(Images with localized body landmarks)
_ _ _ _ _ _ _
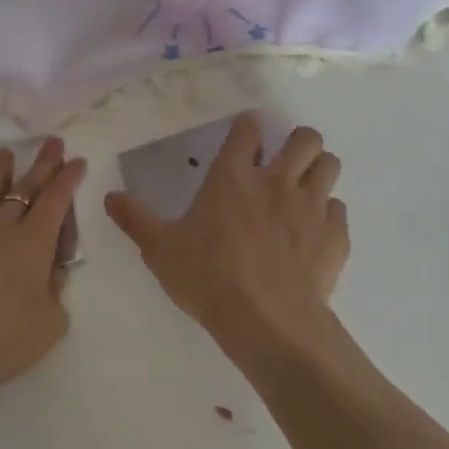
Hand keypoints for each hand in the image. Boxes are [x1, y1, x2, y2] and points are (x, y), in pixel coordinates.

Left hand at [0, 139, 85, 382]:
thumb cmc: (7, 335)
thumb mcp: (50, 320)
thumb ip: (55, 289)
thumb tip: (51, 270)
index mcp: (33, 241)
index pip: (55, 200)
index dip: (67, 178)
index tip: (77, 160)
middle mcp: (2, 228)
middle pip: (25, 188)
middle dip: (42, 164)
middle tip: (52, 142)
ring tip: (5, 153)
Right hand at [105, 112, 348, 361]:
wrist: (267, 321)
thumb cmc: (208, 278)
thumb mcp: (160, 249)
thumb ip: (135, 219)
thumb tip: (109, 196)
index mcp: (232, 177)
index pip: (247, 130)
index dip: (248, 126)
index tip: (246, 132)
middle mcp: (276, 181)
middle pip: (305, 138)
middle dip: (297, 141)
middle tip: (283, 159)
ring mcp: (311, 206)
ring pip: (330, 164)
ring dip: (318, 169)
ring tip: (304, 187)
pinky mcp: (334, 235)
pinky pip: (339, 209)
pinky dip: (328, 213)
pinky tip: (314, 231)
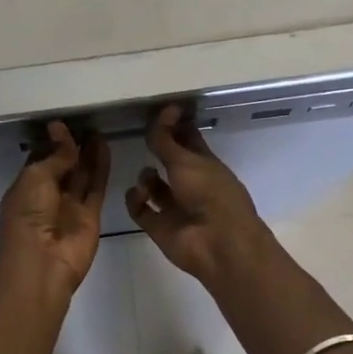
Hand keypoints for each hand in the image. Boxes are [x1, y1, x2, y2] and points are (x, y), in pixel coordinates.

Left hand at [0, 121, 109, 294]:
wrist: (43, 263)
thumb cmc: (28, 217)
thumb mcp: (35, 178)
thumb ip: (54, 156)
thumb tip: (61, 132)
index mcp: (24, 189)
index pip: (39, 161)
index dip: (50, 143)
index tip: (61, 124)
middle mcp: (46, 197)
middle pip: (62, 167)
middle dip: (70, 147)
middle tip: (84, 122)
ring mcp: (69, 207)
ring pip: (81, 175)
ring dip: (87, 154)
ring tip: (97, 130)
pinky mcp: (90, 215)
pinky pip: (96, 186)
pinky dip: (100, 167)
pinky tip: (104, 146)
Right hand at [125, 105, 271, 283]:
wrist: (217, 244)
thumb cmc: (209, 194)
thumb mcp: (186, 160)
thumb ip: (167, 139)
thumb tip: (164, 109)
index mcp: (206, 165)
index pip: (188, 140)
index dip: (175, 126)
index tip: (159, 111)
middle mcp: (191, 184)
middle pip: (170, 162)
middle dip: (157, 151)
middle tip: (139, 135)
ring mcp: (175, 207)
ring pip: (155, 187)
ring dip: (146, 178)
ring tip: (146, 176)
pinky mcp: (160, 227)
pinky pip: (141, 210)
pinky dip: (135, 201)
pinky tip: (137, 194)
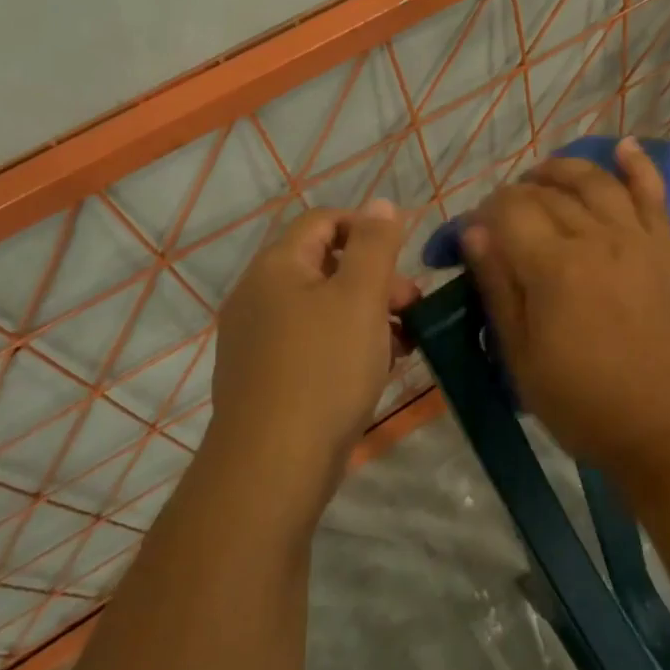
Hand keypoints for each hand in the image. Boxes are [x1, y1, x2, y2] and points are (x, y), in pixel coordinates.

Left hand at [211, 200, 418, 493]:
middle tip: (412, 305)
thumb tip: (381, 204)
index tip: (404, 256)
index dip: (367, 228)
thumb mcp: (360, 297)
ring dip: (367, 314)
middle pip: (324, 265)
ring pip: (322, 309)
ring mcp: (257, 340)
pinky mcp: (265, 379)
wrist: (272, 466)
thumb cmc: (324, 368)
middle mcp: (258, 296)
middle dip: (374, 278)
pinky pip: (312, 344)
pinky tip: (378, 368)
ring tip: (405, 341)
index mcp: (276, 267)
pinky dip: (347, 345)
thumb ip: (374, 245)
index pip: (323, 221)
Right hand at [463, 138, 669, 475]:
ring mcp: (634, 240)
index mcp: (553, 267)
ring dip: (563, 169)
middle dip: (515, 195)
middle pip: (547, 193)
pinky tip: (625, 146)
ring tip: (540, 176)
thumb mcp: (521, 357)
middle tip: (500, 219)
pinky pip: (653, 196)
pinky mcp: (662, 250)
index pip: (507, 211)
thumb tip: (474, 231)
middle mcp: (595, 238)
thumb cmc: (583, 402)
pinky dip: (639, 167)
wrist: (666, 427)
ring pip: (595, 181)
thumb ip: (497, 287)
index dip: (482, 214)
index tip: (472, 236)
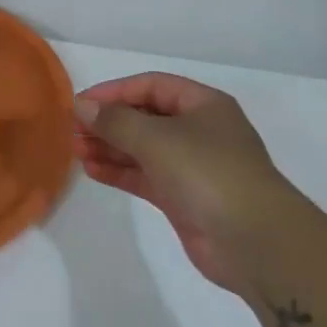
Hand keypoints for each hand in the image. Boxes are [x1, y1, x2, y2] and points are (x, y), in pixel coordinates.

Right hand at [73, 73, 290, 293]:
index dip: (114, 92)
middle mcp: (199, 130)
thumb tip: (82, 107)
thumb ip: (115, 121)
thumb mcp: (157, 139)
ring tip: (75, 150)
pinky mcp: (183, 198)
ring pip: (143, 148)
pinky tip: (92, 170)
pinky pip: (145, 176)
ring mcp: (192, 166)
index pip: (151, 86)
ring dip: (110, 147)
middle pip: (145, 117)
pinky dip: (120, 172)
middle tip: (72, 130)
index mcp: (203, 105)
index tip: (80, 104)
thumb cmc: (207, 172)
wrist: (254, 240)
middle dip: (109, 122)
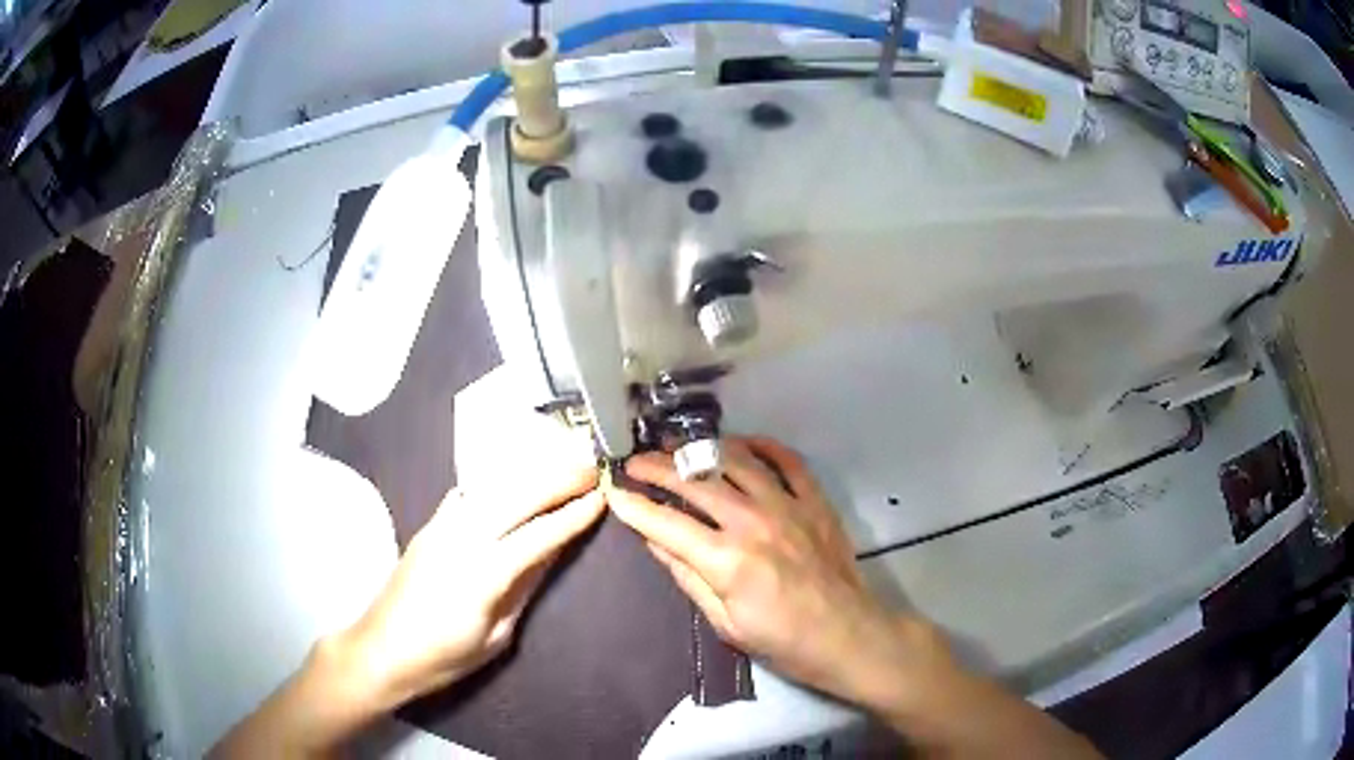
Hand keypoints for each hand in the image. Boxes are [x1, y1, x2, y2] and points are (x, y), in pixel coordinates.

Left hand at [339, 462, 605, 709]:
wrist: (381, 650)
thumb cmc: (444, 658)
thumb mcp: (497, 636)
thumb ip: (524, 588)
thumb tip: (552, 551)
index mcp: (482, 575)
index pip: (538, 535)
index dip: (572, 515)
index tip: (601, 496)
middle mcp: (460, 539)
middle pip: (516, 498)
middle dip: (556, 479)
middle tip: (590, 466)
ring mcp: (440, 528)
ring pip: (491, 487)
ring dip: (529, 472)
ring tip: (560, 463)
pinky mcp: (427, 526)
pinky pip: (467, 493)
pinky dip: (495, 481)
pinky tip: (511, 478)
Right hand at [608, 437, 950, 710]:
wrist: (846, 634)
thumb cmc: (782, 640)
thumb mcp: (725, 622)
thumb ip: (688, 576)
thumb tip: (654, 540)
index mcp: (727, 560)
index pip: (666, 523)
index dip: (634, 505)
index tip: (613, 490)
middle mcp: (753, 522)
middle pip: (695, 482)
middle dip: (657, 467)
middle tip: (635, 462)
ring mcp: (787, 505)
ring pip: (735, 461)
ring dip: (701, 449)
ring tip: (678, 447)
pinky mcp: (814, 501)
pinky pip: (787, 460)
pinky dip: (762, 446)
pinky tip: (741, 443)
_ _ _ _ _ _ _
Problem description
When you copy the records above, keep every word exact and drop the pictures.

Exercise response
Hand keypoints for each hand in the image. Boxes are [x1, y1, x2, y2] and points are (x, y), in pixel coordinates.

Left hand at [0, 139, 85, 382]:
thumb cmc: (7, 335)
thumb mcp: (50, 320)
thumb ip: (55, 289)
thumb tip: (51, 270)
index mcp: (33, 241)
index pip: (55, 200)
index dip: (67, 178)
index tip: (77, 160)
middle mcp: (2, 228)
middle pip: (25, 188)
middle dip: (42, 164)
middle tip: (52, 142)
ring tip: (5, 153)
Right hand at [105, 112, 348, 361]:
wrist: (267, 321)
thumb cmc: (208, 278)
thumb mcp: (160, 249)
thumb ip: (135, 219)
thumb tip: (109, 196)
index mcp: (232, 177)
index pip: (247, 130)
index dip: (248, 126)
index tip: (246, 132)
middle mcp: (276, 181)
middle pip: (305, 138)
middle dip: (297, 141)
middle tip: (283, 159)
ring mcp: (311, 206)
ring pip: (330, 164)
ring dip: (318, 169)
ring tip: (304, 187)
pinky mcp: (334, 235)
pinky pip: (339, 209)
pinky dip: (328, 213)
pinky tip: (314, 231)
Hand keypoints for each hand in the image. Boxes are [x1, y1, x2, y2] and points are (x, y), in pixel coordinates.

Left hand at [0, 121, 109, 294]:
wrist: (43, 263)
thumb cmc: (28, 217)
thumb mcp: (35, 178)
thumb ip: (54, 156)
thumb tip: (61, 132)
index mcp: (24, 189)
index pip: (39, 161)
index dip: (50, 143)
index tip: (61, 124)
middle mcp: (46, 197)
middle pip: (62, 167)
middle dip: (70, 147)
middle tip: (84, 122)
ring mcp: (69, 207)
ring pip: (81, 175)
ring dip: (87, 154)
ring tip: (97, 130)
pinky mcp: (90, 215)
pinky pip: (96, 186)
pinky dip: (100, 167)
pinky tip: (104, 146)
Right hand at [125, 105, 271, 283]:
wrist: (217, 244)
thumb cmc: (209, 194)
thumb mcp: (186, 160)
thumb ip: (167, 139)
thumb tip: (164, 109)
index mcp: (206, 165)
index pip: (188, 140)
index dip: (175, 126)
index tip: (159, 111)
middle mcp: (191, 184)
middle pip: (170, 162)
middle dip: (157, 151)
middle tip: (139, 135)
ring mcp: (175, 207)
ring pip: (155, 187)
ring dip: (146, 178)
ring tip: (146, 176)
pinky mcp: (160, 227)
pinky pip: (141, 210)
pinky dip: (135, 201)
pinky tip: (137, 194)
Hand keypoints for each hand in the image. Boxes are [x1, y1, x2, y2] and points are (x, y), in pixel coordinates.

Left hand at [211, 200, 418, 493]:
middle tip: (412, 305)
thumb tip: (381, 204)
index tip: (404, 256)
index dip: (367, 228)
thumb mcp: (360, 297)
ring dip: (367, 314)
middle pip: (324, 265)
ring pip: (322, 309)
ring mcp: (257, 340)
pinky mcp: (265, 379)
wrist: (272, 466)
thumb cmc: (324, 368)
middle mcp: (258, 296)
middle dip: (374, 278)
pinky pip: (312, 344)
pinky tip: (378, 368)
ring tip: (405, 341)
index mcp: (276, 267)
pinky dip: (347, 345)
thumb ip: (374, 245)
index pip: (323, 221)
Right hand at [463, 138, 669, 475]:
ring mcp: (634, 240)
index mcp: (553, 267)
ring dip: (563, 169)
middle dip: (515, 195)
middle pip: (547, 193)
pinky tip: (625, 146)
ring tip: (540, 176)
thumb mcp: (521, 357)
middle tip: (500, 219)
pinky pip: (653, 196)
pinky mcp: (662, 250)
index pip: (507, 211)
thumb tip: (474, 231)
middle mcp: (595, 238)
thumb cmc: (583, 402)
pinky dip: (639, 167)
wrist: (666, 427)
ring pip: (595, 181)
thumb ip: (497, 287)
index dip: (482, 214)
index tip: (472, 236)
Hand keypoints for each hand in the image. Boxes are [x1, y1, x2, y2] and points are (x, y), in pixel coordinates.

Right hand at [73, 73, 290, 293]:
index dip: (114, 92)
middle mcp: (199, 130)
thumb tip: (82, 107)
thumb ip: (115, 121)
thumb mcp: (157, 139)
ring tip: (75, 150)
pinky mcp: (183, 198)
ring pip: (143, 148)
pinky tip: (92, 170)
pinky pip: (145, 176)
ring mcp: (192, 166)
index pip: (151, 86)
ring dip: (110, 147)
middle pip: (145, 117)
pinky dip: (120, 172)
middle tip: (72, 130)
index mcp: (203, 105)
index tip: (80, 104)
thumb cmc: (207, 172)
wrist: (254, 240)
middle dip: (109, 122)
Hand keypoints for each hand in the image. Boxes are [x1, y1, x2, y2] and points are (x, y), in pixel coordinates.

Left hand at [339, 462, 605, 709]:
wrist: (381, 650)
thumb cmc: (444, 658)
thumb mcp: (497, 636)
thumb ip: (524, 588)
thumb tip: (552, 551)
index mcp: (482, 575)
index pip: (538, 535)
index dip: (572, 515)
index tip: (601, 496)
middle mcp: (460, 539)
middle pip: (516, 498)
middle dip: (556, 479)
middle tip: (590, 466)
ring mcp: (440, 528)
ring pip: (491, 487)
ring dip: (529, 472)
ring tip: (560, 463)
pinky mcp: (427, 526)
pinky pip: (467, 493)
pinky dip: (495, 481)
pinky tip: (511, 478)
Right hand at [608, 437, 950, 710]:
wrist: (846, 634)
thumb cmc: (782, 640)
thumb mcp: (725, 622)
thumb ip: (688, 576)
thumb tip: (654, 540)
index mcp: (727, 560)
index pip: (666, 523)
index dip: (634, 505)
index tip: (613, 490)
middle mcp: (753, 522)
middle pip: (695, 482)
middle dip: (657, 467)
middle tip: (635, 462)
ring mcp: (787, 505)
ring pip: (735, 461)
ring dip: (701, 449)
ring tip: (678, 447)
pinky mcp: (814, 501)
pinky pip: (787, 460)
pinky dip: (762, 446)
pinky tip: (741, 443)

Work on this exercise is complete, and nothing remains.